Output the lines below as a JSON list of strings with one string per line. Skip blank lines and leave out the pictures.

- - - -

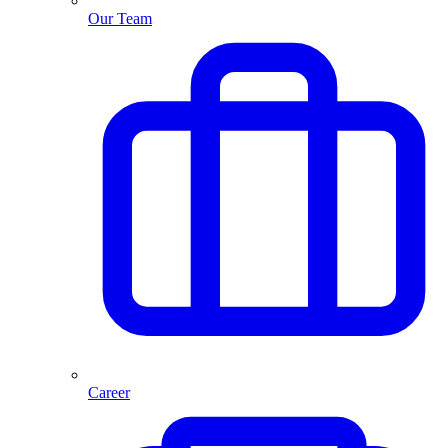
Our Team
Career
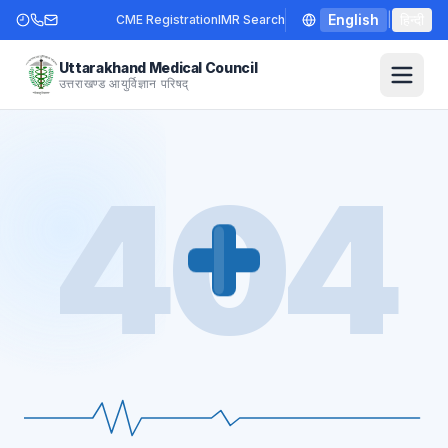
English
|
हिन्दी
CME Registration
IMR Search
Uttarakhand Medical Council
उत्तराखण्ड आयुर्विज्ञान परिषद्
404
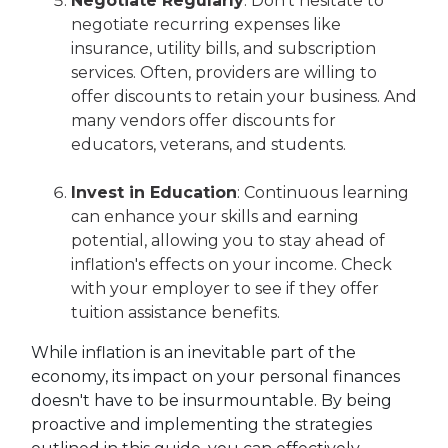
Negotiate Regularly
: Don't hesitate to
negotiate recurring expenses like
insurance, utility bills, and subscription
services. Often, providers are willing to
offer discounts to retain your business. And
many vendors offer discounts for
educators, veterans, and students.
Invest in Education
: Continuous learning
can enhance your skills and earning
potential, allowing you to stay ahead of
inflation's effects on your income. Check
with your employer to see if they offer
tuition assistance benefits.
While inflation is an inevitable part of the
economy, its impact on your personal finances
doesn't have to be insurmountable. By being
proactive and implementing the strategies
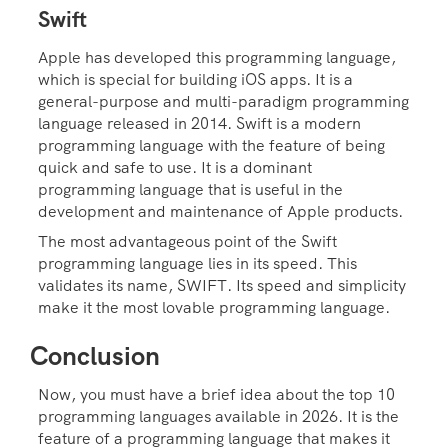
Swift
Apple has developed this programming language,
which is special for building iOS apps. It is a
general-purpose and multi-paradigm programming
language released in 2014. Swift is a modern
programming language with the feature of being
quick and safe to use. It is a dominant
programming language that is useful in the
development and maintenance of Apple products.
The most advantageous point of the Swift
programming language lies in its speed. This
validates its name, SWIFT. Its speed and simplicity
make it the most lovable programming language.
Conclusion
Now, you must have a brief idea about the top 10
programming languages available in 2026. It is the
feature of a programming language that makes it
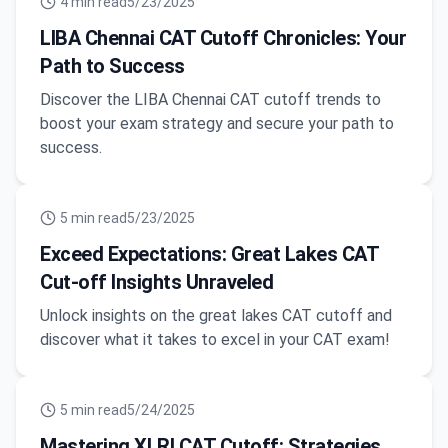
4
min read
5/23/2025
LIBA Chennai CAT Cutoff Chronicles: Your
Path to Success
Discover the LIBA Chennai CAT cutoff trends to
boost your exam strategy and secure your path to
success.
5
min read
5/23/2025
Exceed Expectations: Great Lakes CAT
Cut-off Insights Unraveled
Unlock insights on the great lakes CAT cutoff and
discover what it takes to excel in your CAT exam!
5
min read
5/24/2025
Mastering XLRI CAT Cutoff: Strategies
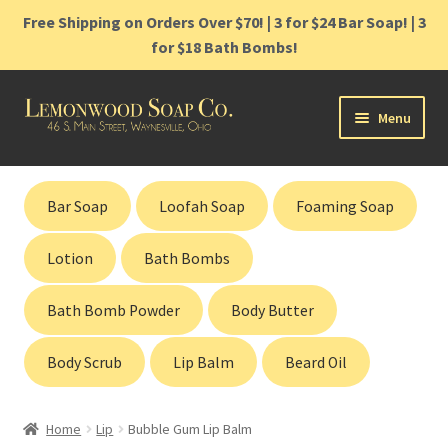
Free Shipping on Orders Over $70! | 3 for $24 Bar Soap! | 3
for $18 Bath Bombs!
Skip
Skip
Menu
to
to
navigation
content
Home
Bar Soap
Loofah Soap
Foaming Soap
Shop
Lotion
Bath Bombs
Cart
Bath Bomb Powder
Body Butter
Contact
Body Scrub
Lip Balm
Beard Oil
Gift Cards
Home
Lip
Bubble Gum Lip Balm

- - - -

WRITTEN SOLUTION:
[
  "Our Team",
  "Career",
  "English",
  "|",
  "हिन्दी",
  "CME Registration",
  "IMR Search",
  "Uttarakhand Medical Council",
  "उत्तराखण्ड आयुर्विज्ञान परिषद्",
  "404",
  "Negotiate Regularly",
  ": Don't hesitate to",
  "negotiate recurring expenses like",
  "insurance, utility bills, and subscription",
  "services. Often, providers are willing to",
  "offer discounts to retain your business. And",
  "many vendors offer discounts for",
  "educators, veterans, and students.",
  "Invest in Education",
  ": Continuous learning",
  "can enhance your skills and earning",
  "potential, allowing you to stay ahead of",
  "inflation's effects on your income. Check",
  "with your employer to see if they offer",
  "tuition assistance benefits.",
  "While inflation is an inevitable part of the",
  "economy, its impact on your personal finances",
  "doesn't have to be insurmountable. By being",
  "proactive and implementing the strategies",
  "Swift",
  "Apple has developed this programming language,",
  "which is special for building iOS apps. It is a",
  "general-purpose and multi-paradigm programming",
  "language released in 2014. Swift is a modern",
  "programming language with the feature of being",
  "quick and safe to use. It is a dominant",
  "programming language that is useful in the",
  "development and maintenance of Apple products.",
  "The most advantageous point of the Swift",
  "programming language lies in its speed. This",
  "validates its name, SWIFT. Its speed and simplicity",
  "make it the most lovable programming language.",
  "Conclusion",
  "Now, you must have a brief idea about the top 10",
  "programming languages available in 2026. It is the",
  "feature of a programming language that makes it",
  "4",
  "min read",
  "5/23/2025",
  "LIBA Chennai CAT Cutoff Chronicles: Your",
  "Path to Success",
  "Discover the LIBA Chennai CAT cutoff trends to",
  "boost your exam strategy and secure your path to",
  "success.",
  "5",
  "min read",
  "5/23/2025",
  "Exceed Expectations: Great Lakes CAT",
  "Cut-off Insights Unraveled",
  "Unlock insights on the great lakes CAT cutoff and",
  "discover what it takes to excel in your CAT exam!",
  "5",
  "min read",
  "5/24/2025",
  "Mastering XLRI CAT Cutoff: Strategies",
  "Free Shipping on Orders Over $70! | 3 for $24 Bar Soap! | 3",
  "for $18 Bath Bombs!",
  "Skip",
  "Skip",
  "Menu",
  "to",
  "to",
  "navigation",
  "content",
  "Home",
  "Bar Soap",
  "Loofah Soap",
  "Foaming Soap",
  "Shop",
  "Lotion",
  "Bath Bombs",
  "Cart",
  "Bath Bomb Powder",
  "Body Butter",
  "Contact",
  "Body Scrub",
  "Lip Balm",
  "Beard Oil",
  "Gift Cards",
  "Home",
  "Lip",
  "Bubble Gum Lip Balm"
]